Dire che a Vladimir Putin non sia piaciuta l'uscita di Kaja Kallas che ha invitato i Paesi candidati all'ingresso in Ue a disertare la grande parata che si terrà il prossimo 9 maggio a Mosca per l'ottantesimo anniversario della vittoria sul nazismo, è un eufemismo, a dir poco. Chi conosce i russi sa quanto sia sacra quella data per loro e quindi questa intromissione minacciosa da parte dell'alta rappresentante Ue (un po' come dire: «Se andate scordatevi di entrare in Europa») e così lo Zar ha incaricato uno dei suoi megafoni di dare voce al suo scontento. Stavolta ha scelto il presidente della Duma russa, Vyacheslav Volodin, che su Telegram ha chiesto la rimozione dalla politica estone dal suo incarico di «ministro degli Esteri» europeo. «La dichiarazione di Kallas è irrispettosa nei confronti della memoria di coloro che si sono sacrificati per salvare il mondo dal nazismo. Deve essere rimossa dall'incarico e portata davanti a un tribunale internazionale delle Nazioni Unite», sostiene Volodin.
Poi è toccato al portavoce del Cremlino Dmitri Peskov: «Non spetta a noi valutare queste minacce. Queste minacce devono essere valutate dagli Stati sovrani che ne sono minacciati. A nostro avviso, ci sono Stati in Europa che non accettano tale retorica».

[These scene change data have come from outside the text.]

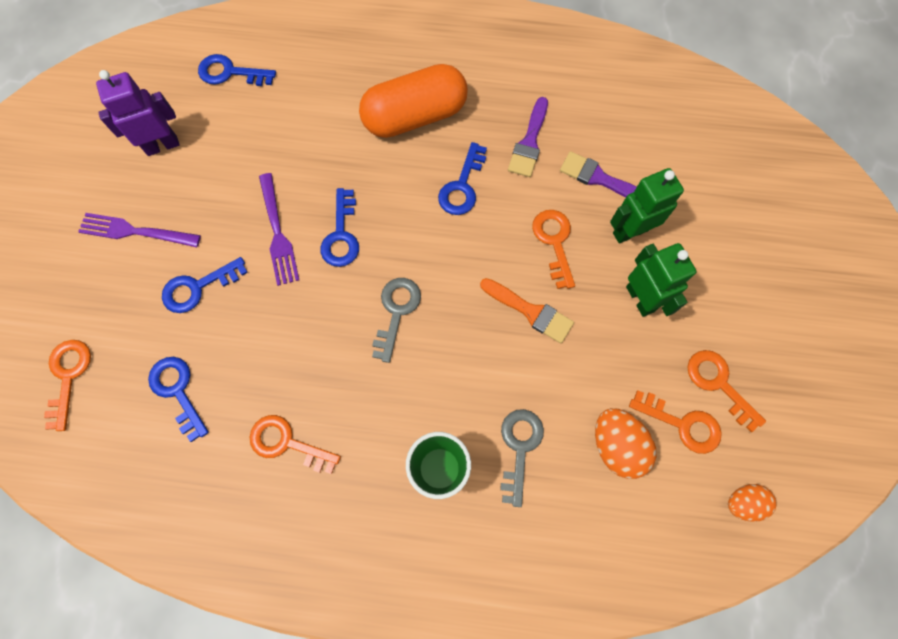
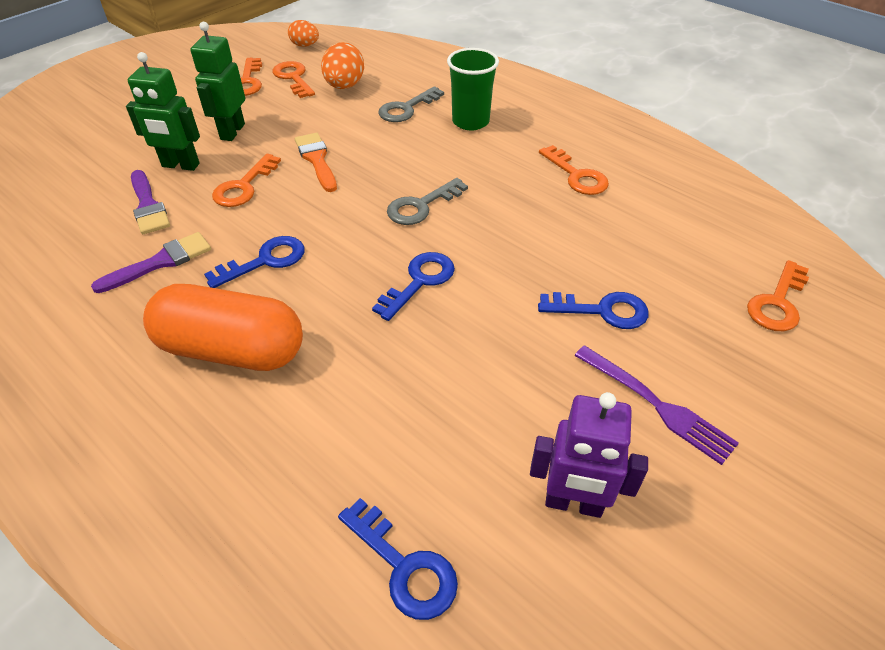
camera: 145 degrees left, 25 degrees down
(178, 391) = (660, 243): blue key -> none
(278, 233) = (484, 316): purple fork -> none

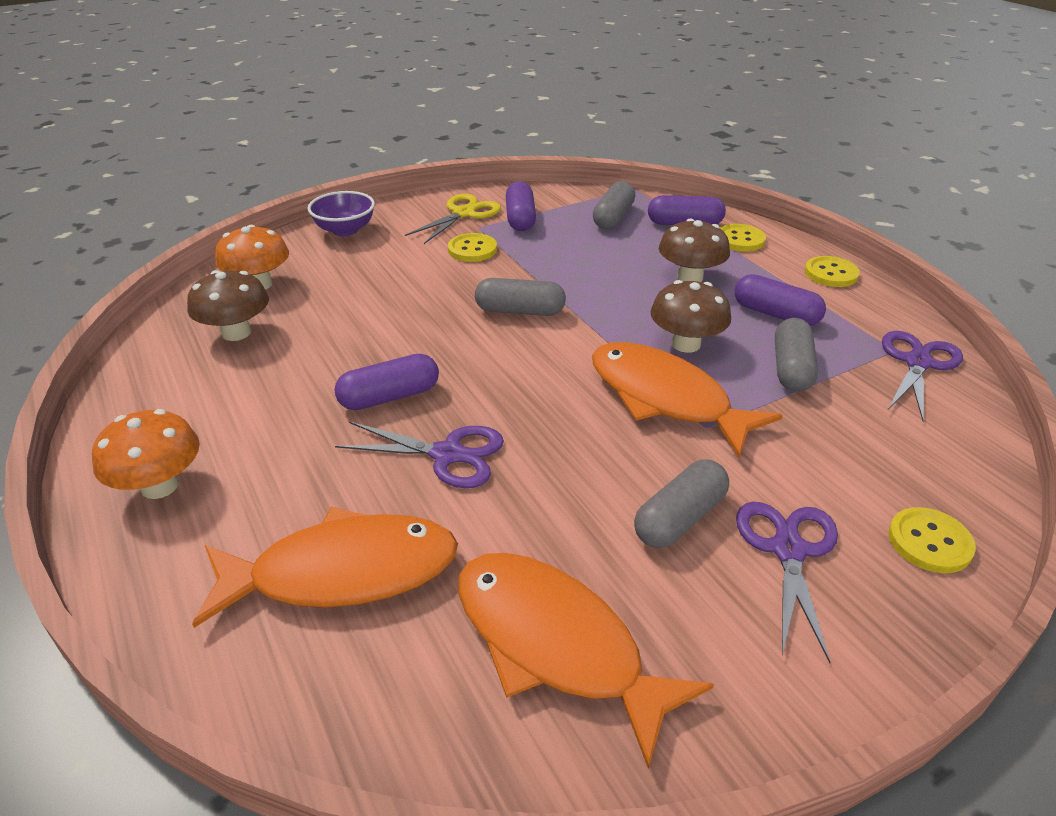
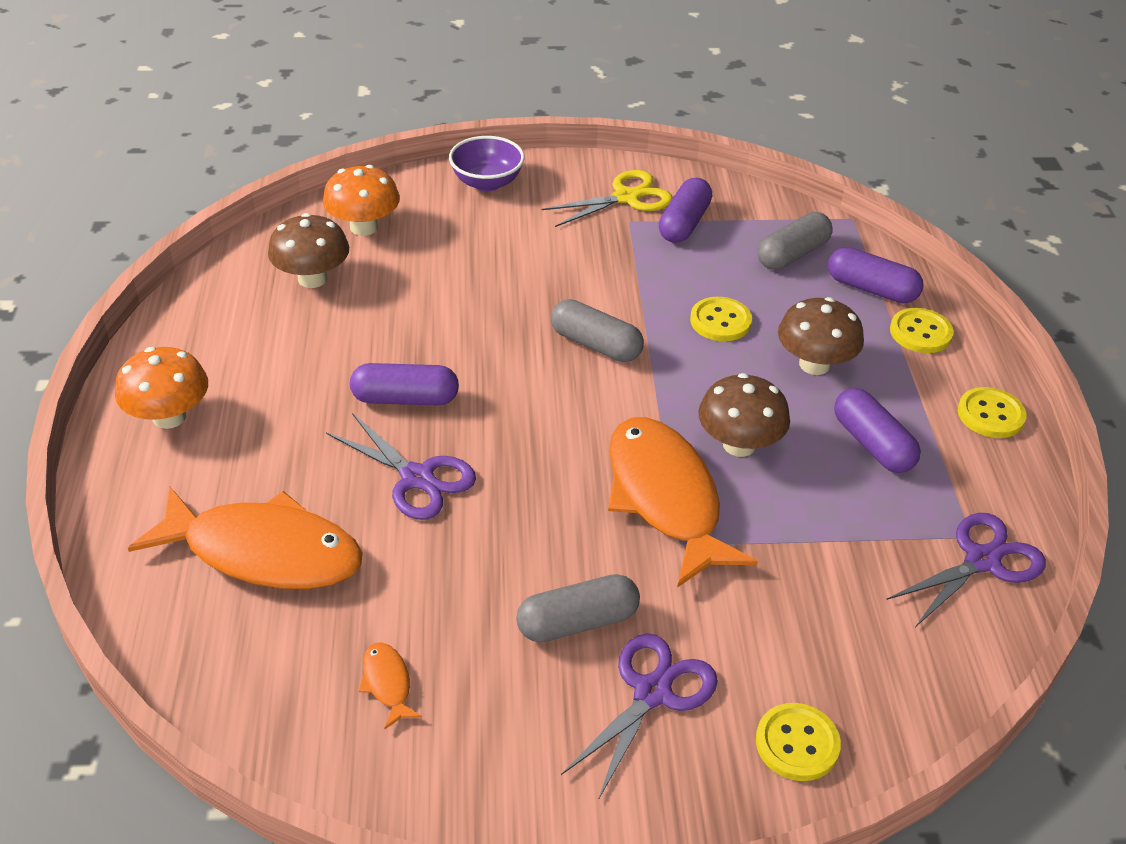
camera: 25 degrees right, 5 degrees up
(472, 249) = (602, 250): yellow button -> yellow button (720, 321)
(556, 644) = (387, 683): orange fish -> orange fish, size x0.40
(791, 368) = (829, 514): grey capsule -> none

In difesa di Kallas si schiera la commissione Ue: «Siamo abituati alla propaganda russa infondata volta a giustificare la sua guerra contro l'Ucraina. La Russia teme chiaramente coloro che parlano e agiscono con fermezza a sostegno della difesa dell'Ucraina», dice una portavoce di Bruxelles, che aggiunge: «È il presidente Vladimir Putin a essere ricercato dalla Corte penale internazionale per crimini di guerra. I fatti sono chiari: la Russia ha iniziato questa guerra, l'Ucraina è la vittima».
Intanto un tribunale di Mosca, al termine di un processo svoltosi a porte chiuse, ha condannato a cinque anni e mezzo di reclusione ciascuno quattro giornalisti. Konstantin Gabov, Sergey Karelin, Artyom Kriger e Antonina Favorskaya, come riporta la testata online Mediazona, sono accusati di aver collaborato con la Fondazione Anticorruzione dell'oppositore Alexey Navalny.

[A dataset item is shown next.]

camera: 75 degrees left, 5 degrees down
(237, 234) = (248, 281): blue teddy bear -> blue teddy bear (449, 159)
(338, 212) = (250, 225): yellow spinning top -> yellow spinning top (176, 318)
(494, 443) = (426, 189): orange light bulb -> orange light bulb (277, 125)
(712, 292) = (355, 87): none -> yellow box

I reporter sono accusati di «partecipazione a una comunità estremista»: un'imputazione di ovvia matrice politica perché deriva dalle accuse che Mosca ha rivolto a Navalny e alle sue organizzazioni. Tutti e quattro hanno sostenuto la loro innocenza e affermano di essere stati perseguiti per aver svolto il loro lavoro di giornalisti.